Why Spraying for Disease-Carrying Mosquitoes is Bad for Our Bees
From Texas Standard:
As Texas slowly cools down for the winter, mosquitoes should start dying off. But the risk of the spread of mosquito-borne diseases remains even when temperatures hover as low as 50 degrees.
The central Texas city of Georgetown recently caught a mosquito carrying the West Nile Virus. So Texas health officials are not yet breathing easy about the potential spread of other diseases – including Zika, the virus linked to birth defects.
Whitney Qualls is a Medical Entomologist with the Texas Department of State Health Services.
“So we’re absolutely concerned," Qualls says. "Our main goal is to ensure that we’re protecting public health. And that we’re promoting personal protection like wearing repellents, ensuring that people are dumping standing water in and around their home – because that’s where the mosquito that transmits Zika virus lives."
In other parts of Texas another option is to spray insecticides. The city of Georgetown has used a vehicle to spray neighborhoods near where they found the mosquito carrying West Nile.
In August, public health officials in Dallas County authorized aerial spraying. But those insecticides don’t just kill mosquitoes, they have had some dire consequences on another insect: the honeybee. Public officials have a tight balancing act between insecticide use to protect against the spread of disease and the impact spraying has on pollinators.
As Dorchester County in South Carolina learned earlier this year, spraying can also kill bees – millions of them.
Walter Schumacher leads the Austin non-profit the American Honey Bee Protection Agency.
“In Texas if they were going to spray for mosquitoes and one-third of the cows in the morning were all dead, people would pay hell,” he says. ”And that’s because somebody would have killed their livestock. They wouldn’t have just said ‘Oh poor insect,’ they would have gone ‘We did something wrong.’”
Juliana Rangel from the Texas A&M Honey Bee Lab says the concern for bees should be high not just because they provide backyard beekeepers honey, but because they play an integral role in the food chain.
“The diversity of the food we consume and the quality of the food would definitely suffer,” she says. “In particular, a lot of our favorite fruits, vegetables, nuts, would either go away completely or their quality would be completely compromised – and/or their availability would be limited and their prices would skyrocket.”
So while Texas prepares to fight the Zika virus, it’s clear officials shouldn’t ignore bees. State Entomologist Qualls says there’s a plan in place to prevent the honeybee kill-off that happened in South Carolina from happening here.

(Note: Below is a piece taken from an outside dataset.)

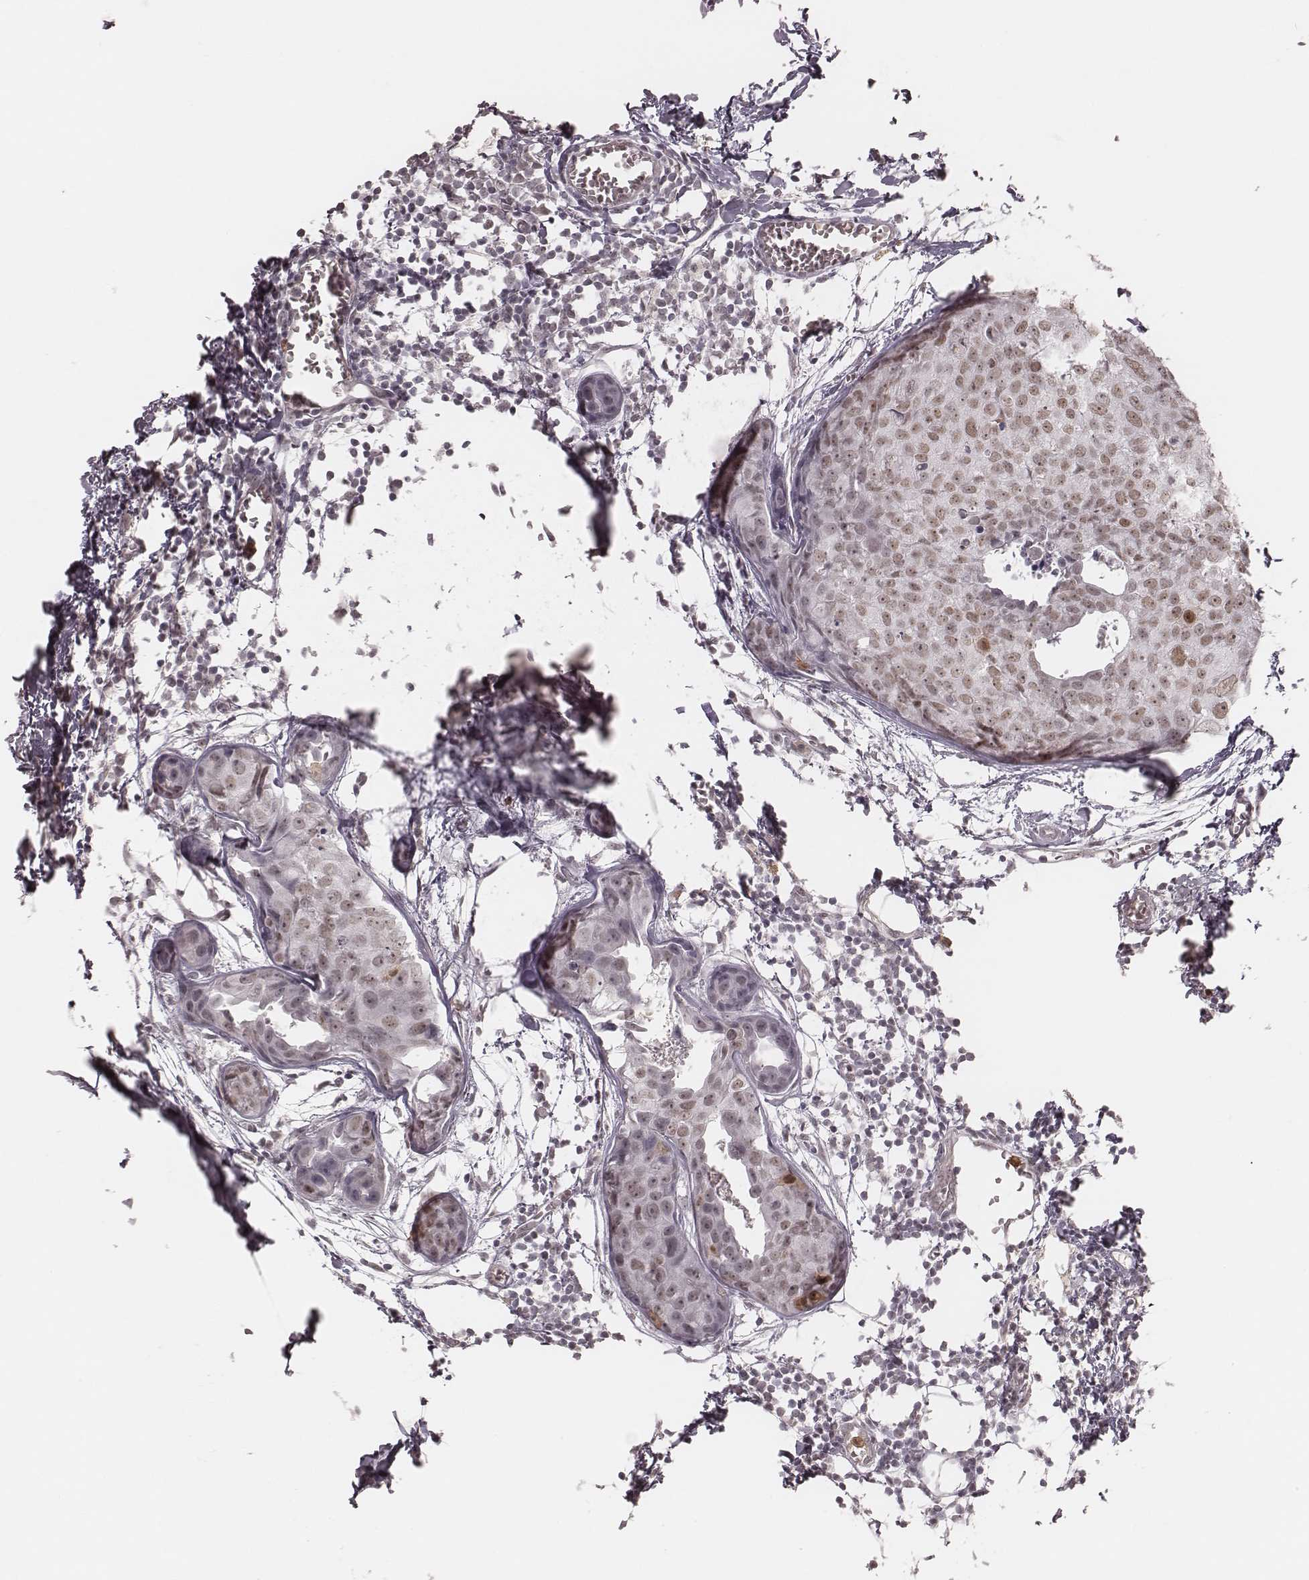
{"staining": {"intensity": "weak", "quantity": ">75%", "location": "nuclear"}, "tissue": "breast cancer", "cell_type": "Tumor cells", "image_type": "cancer", "snomed": [{"axis": "morphology", "description": "Duct carcinoma"}, {"axis": "topography", "description": "Breast"}], "caption": "Breast cancer stained for a protein demonstrates weak nuclear positivity in tumor cells.", "gene": "KITLG", "patient": {"sex": "female", "age": 38}}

“Here in Texas we and many of our mosquito control programs have a list of people that they would go and contact,” Qualls says. “If you’re applying [insecticides] even by ground or air, the control program will contact them – they’ll know to bring their hives in or put a cover on their hives to avoid any negative impact on their honeybee populations.”
But the same notification program was in place in South Carolina. What happened? Joe Conlon with the American Mosquito Control Association says they made a mistake.
Wiping out the honeybee population could be a pretty scary slip-up when it comes to the food supply. But Conlon says with dangerous diseases such as West Nile and Zika fighting to establish a foothold in Texas, it's not so easy to define where to draw the line.
“The balance should always tip in favor of human health,” Conlon says. "Are there risks in utilizing pesticides? Indeed there are, and we’re very much aware of those risks – as there are risks in utilizing aspirin, and things of that nature, all medicines. And these are kinds of environmental medicines in their own part. These pesticides are an unnatural thing that we’re doing because mosquitoes are a natural part of our environment and to get rid of them we have to do something completely unnatural to effectuate that.”
As winter approaches and mosquitoes die off, public health officials may have more time to weigh the benefits and risks of aerial spraying. Either way, experts say the consequences could be severe.